● **EXTRAIT DU TEXTE**:
Bonne nouvelle : par sa plume anticonformiste, il excelle également dans l’art de la nouvelle. Pour s’en convaincre, il suffit de s’attaquer au recueil Adiós à Mamá paru aux éditions du Serpent à Plumes en 1993 (traduit de l’espagnol par Liliane Hasson), puis épuisé après une seconde édition… et fort heureusement réédité en 2008 aux éditions Mille et une nuits.

Késako ? Peu de temps avant sa mort, l’écrivain rassemble huit nouvelles écrites à La Havane, Miami et New York de 1963 à 1987 et que je m’amuse, dans ce billet, à reclasser dans l’ordre chronologique de leur gestation :

  • « Il se passe quelque chose sur le dernier balcon » (1963) : récit accéléré de la vie d’un Cubain.
  • « Traître » (1974) : monologue féminin mettant en scène l’après-Castro.
  • « Adiós a Mamá » (1973-1980) : cérémonie d’adieu scatologique d’une ribambelle d’enfants à leur maman.
  • « Mémoire du pays » (1973-1980) : conte de la dévastation et de la réunion.
  • « Fin d’un conte » (1982) : sobre et vibrant adieu à un amour défunt, également exilé.
  • « La Tour de verre » (1986) : parachutage délicat à Miami d’un avatar de l’écrivain en veine de création.
  • « La Comète de Halley » (1986) : conte féminin oscillant entre droiture sinistre et joyeuse dépravation (un cran de + par rapport à Dona Flor et ses deux maris :p).
  • « La Grande Force » (1987) : bref conte humoristique revisitant la genèse d’une religion lambda.

Bzzzzz

PORTRAIT DE L’ÉCRIVAIN,

CE DIEU DEVENU FOU (ou inversement)

● **SÉRIE D'EXERCICES**:
A - Recopiez le passage de l'extrait sur le recueil de nouvelles situé entre « Bonne nouvelle : par » et « en scène l’après-Castro. », ces deux passages compris.
B - Résumez en deux phrases l'extrait sur le recueil de nouvelles.

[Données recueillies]
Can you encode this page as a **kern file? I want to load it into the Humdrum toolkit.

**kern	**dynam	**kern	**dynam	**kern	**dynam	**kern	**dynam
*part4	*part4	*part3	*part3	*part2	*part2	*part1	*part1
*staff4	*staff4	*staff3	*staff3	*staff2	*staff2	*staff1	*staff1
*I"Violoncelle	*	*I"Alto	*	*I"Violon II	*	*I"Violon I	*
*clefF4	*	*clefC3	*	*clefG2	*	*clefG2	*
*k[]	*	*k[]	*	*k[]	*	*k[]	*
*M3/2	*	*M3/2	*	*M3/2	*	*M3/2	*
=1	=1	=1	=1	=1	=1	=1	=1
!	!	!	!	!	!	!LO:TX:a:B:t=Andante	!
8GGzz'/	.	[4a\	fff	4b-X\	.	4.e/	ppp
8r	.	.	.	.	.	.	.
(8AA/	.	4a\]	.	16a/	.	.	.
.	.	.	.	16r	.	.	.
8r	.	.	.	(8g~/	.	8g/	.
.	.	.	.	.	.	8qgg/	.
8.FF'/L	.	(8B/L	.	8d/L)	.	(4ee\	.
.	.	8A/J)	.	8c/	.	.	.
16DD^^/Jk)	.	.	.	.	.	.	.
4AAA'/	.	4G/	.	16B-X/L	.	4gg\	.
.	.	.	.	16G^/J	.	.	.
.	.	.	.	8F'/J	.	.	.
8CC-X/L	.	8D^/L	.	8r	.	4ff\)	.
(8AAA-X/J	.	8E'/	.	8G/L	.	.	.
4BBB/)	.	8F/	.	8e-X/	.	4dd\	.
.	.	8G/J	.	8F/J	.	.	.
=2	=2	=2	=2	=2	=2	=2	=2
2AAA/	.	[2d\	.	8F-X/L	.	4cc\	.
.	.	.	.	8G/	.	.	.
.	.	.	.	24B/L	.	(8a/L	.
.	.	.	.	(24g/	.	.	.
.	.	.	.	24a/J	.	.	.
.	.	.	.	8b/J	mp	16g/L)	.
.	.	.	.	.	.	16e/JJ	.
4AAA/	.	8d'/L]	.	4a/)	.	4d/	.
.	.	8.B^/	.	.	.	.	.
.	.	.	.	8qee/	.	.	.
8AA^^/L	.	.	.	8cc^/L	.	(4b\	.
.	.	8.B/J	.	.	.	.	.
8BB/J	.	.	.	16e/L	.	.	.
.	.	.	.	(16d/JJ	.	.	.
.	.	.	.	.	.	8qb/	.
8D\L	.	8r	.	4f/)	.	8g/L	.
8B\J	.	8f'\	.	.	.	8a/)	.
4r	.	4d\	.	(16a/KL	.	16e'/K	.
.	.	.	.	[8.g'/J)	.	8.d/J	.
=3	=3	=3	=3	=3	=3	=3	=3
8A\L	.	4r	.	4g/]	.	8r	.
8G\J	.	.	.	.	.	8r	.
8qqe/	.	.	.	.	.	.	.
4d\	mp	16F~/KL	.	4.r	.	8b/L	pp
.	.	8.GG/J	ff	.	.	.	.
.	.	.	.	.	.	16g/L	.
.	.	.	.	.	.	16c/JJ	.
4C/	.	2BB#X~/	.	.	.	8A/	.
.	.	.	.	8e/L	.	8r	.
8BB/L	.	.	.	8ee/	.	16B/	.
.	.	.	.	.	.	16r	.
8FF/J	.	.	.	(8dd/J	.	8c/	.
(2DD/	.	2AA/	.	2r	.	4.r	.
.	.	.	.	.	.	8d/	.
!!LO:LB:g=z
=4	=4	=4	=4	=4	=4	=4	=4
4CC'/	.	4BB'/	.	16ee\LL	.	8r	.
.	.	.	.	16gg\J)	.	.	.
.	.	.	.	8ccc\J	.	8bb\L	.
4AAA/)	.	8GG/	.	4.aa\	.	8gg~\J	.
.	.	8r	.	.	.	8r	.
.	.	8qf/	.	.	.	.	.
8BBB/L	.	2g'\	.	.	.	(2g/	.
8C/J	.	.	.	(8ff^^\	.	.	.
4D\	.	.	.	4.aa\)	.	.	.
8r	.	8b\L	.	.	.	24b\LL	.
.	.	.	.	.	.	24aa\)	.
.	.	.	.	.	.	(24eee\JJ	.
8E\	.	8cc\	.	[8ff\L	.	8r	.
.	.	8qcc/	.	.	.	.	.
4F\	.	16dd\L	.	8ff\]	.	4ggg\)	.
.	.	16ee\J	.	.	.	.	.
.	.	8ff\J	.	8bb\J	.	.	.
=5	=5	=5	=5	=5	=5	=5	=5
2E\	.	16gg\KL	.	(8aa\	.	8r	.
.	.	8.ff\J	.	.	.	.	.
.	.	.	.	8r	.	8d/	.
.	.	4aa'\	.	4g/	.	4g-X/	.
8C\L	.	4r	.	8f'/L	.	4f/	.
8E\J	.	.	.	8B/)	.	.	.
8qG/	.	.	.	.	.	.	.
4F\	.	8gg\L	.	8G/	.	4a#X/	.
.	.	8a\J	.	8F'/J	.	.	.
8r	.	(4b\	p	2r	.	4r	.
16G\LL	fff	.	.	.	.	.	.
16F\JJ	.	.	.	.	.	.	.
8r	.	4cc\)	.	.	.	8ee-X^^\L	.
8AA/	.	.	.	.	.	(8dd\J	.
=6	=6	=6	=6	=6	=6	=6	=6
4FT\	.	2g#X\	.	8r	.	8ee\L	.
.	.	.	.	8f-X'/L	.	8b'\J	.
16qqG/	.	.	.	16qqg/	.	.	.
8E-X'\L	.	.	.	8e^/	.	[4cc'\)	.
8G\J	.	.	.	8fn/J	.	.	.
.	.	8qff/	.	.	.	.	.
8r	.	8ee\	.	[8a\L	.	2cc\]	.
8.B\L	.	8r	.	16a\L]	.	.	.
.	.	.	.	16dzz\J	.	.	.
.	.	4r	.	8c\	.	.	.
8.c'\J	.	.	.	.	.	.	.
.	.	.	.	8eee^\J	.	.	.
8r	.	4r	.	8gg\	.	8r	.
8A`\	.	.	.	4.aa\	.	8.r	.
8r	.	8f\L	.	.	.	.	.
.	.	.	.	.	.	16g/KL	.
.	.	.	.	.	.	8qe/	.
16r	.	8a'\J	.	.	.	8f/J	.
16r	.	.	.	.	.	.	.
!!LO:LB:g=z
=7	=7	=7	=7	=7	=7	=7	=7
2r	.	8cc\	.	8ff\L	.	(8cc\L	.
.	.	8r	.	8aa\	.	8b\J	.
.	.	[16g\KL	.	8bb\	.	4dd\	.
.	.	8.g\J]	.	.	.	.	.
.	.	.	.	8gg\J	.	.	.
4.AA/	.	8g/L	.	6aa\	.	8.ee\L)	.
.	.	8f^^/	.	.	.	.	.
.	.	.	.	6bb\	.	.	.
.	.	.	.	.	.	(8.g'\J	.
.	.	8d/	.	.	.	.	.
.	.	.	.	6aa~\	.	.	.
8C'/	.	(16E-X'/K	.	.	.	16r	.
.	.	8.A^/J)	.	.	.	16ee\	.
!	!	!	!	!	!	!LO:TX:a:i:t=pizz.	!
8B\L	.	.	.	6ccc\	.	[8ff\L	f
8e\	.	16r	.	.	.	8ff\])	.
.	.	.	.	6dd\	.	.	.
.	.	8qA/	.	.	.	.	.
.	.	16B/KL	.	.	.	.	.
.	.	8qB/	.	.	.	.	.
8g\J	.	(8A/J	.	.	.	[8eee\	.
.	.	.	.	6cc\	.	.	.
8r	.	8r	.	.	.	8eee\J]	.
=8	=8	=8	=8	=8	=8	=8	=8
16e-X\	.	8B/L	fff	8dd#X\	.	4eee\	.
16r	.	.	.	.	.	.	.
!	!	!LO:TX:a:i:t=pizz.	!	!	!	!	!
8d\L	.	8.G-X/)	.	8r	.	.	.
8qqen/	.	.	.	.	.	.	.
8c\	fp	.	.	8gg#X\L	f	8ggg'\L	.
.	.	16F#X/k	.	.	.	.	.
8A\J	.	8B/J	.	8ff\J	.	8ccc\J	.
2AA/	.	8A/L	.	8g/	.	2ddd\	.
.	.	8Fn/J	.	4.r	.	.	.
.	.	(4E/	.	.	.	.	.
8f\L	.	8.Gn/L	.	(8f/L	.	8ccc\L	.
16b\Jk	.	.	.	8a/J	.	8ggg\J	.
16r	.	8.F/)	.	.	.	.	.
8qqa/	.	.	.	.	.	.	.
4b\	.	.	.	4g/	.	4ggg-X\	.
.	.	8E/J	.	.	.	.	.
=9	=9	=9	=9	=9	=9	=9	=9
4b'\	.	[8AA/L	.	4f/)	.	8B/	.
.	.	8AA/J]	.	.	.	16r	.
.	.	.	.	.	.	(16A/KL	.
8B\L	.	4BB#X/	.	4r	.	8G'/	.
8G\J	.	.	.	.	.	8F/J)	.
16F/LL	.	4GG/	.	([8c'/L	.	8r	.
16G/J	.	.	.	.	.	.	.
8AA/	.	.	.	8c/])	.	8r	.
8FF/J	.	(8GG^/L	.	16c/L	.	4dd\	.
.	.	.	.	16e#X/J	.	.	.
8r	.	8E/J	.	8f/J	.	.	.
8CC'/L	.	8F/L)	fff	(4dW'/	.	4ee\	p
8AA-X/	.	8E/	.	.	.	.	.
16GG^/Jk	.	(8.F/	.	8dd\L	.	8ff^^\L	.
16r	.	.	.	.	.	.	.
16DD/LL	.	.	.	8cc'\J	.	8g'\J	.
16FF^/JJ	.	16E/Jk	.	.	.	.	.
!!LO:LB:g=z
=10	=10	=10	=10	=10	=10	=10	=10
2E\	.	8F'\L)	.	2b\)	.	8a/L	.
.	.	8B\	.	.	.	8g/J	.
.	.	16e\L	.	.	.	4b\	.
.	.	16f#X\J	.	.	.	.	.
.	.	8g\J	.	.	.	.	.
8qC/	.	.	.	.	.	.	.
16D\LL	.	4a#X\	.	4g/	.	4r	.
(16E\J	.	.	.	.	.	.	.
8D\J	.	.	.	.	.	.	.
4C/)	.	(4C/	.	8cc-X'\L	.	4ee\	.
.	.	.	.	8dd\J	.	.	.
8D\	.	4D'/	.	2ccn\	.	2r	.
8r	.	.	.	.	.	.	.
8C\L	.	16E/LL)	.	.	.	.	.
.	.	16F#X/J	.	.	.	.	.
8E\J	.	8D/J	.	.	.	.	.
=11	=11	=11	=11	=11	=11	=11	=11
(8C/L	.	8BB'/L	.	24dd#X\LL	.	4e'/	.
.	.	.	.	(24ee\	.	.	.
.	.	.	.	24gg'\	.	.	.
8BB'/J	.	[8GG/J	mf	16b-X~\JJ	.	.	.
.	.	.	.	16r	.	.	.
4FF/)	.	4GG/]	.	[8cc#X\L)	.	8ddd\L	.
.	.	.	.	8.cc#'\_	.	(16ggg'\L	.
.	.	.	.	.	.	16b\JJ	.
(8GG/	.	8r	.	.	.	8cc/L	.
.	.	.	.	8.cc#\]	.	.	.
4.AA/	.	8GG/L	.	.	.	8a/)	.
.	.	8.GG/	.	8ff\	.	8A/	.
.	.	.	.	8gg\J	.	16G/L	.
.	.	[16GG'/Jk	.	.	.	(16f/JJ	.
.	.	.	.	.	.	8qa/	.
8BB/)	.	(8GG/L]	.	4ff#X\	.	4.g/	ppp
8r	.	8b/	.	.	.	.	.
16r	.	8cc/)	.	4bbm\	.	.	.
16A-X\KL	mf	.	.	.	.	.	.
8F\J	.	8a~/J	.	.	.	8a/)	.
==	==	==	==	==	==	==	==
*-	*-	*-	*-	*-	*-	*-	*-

● **RÉPONSES PAR EXERCICE**:
A -
Bonne nouvelle : par sa plume anticonformiste, il excelle également dans l’art de la nouvelle. Pour s’en convaincre, il suffit de s’attaquer au recueil Adiós à Mamá paru aux éditions du Serpent à Plumes en 1993 (traduit de l’espagnol par Liliane Hasson), puis épuisé après une seconde édition… et fort heureusement réédité en 2008 aux éditions Mille et une nuits.

Késako ? Peu de temps avant sa mort, l’écrivain rassemble huit nouvelles écrites à La Havane, Miami et New York de 1963 à 1987 et que je m’amuse, dans ce billet, à reclasser dans l’ordre chronologique de leur gestation :

  • « Il se passe quelque chose sur le dernier balcon » (1963) : récit accéléré de la vie d’un Cubain.
  • « Traître » (1974) : monologue féminin mettant en scène l’après-Castro.

B - L'écrivain excelle aussi dans l'art de la nouvelle, comme le montre le recueil Adiós à Mamá, paru en 1993 aux éditions du Serpent à Plumes, épuisé après une seconde édition puis réédité en 2008 aux éditions Mille et une nuits. Peu avant sa mort, l'écrivain y a rassemblé huit nouvelles écrites à La Havane, Miami et New York entre 1963 et 1987.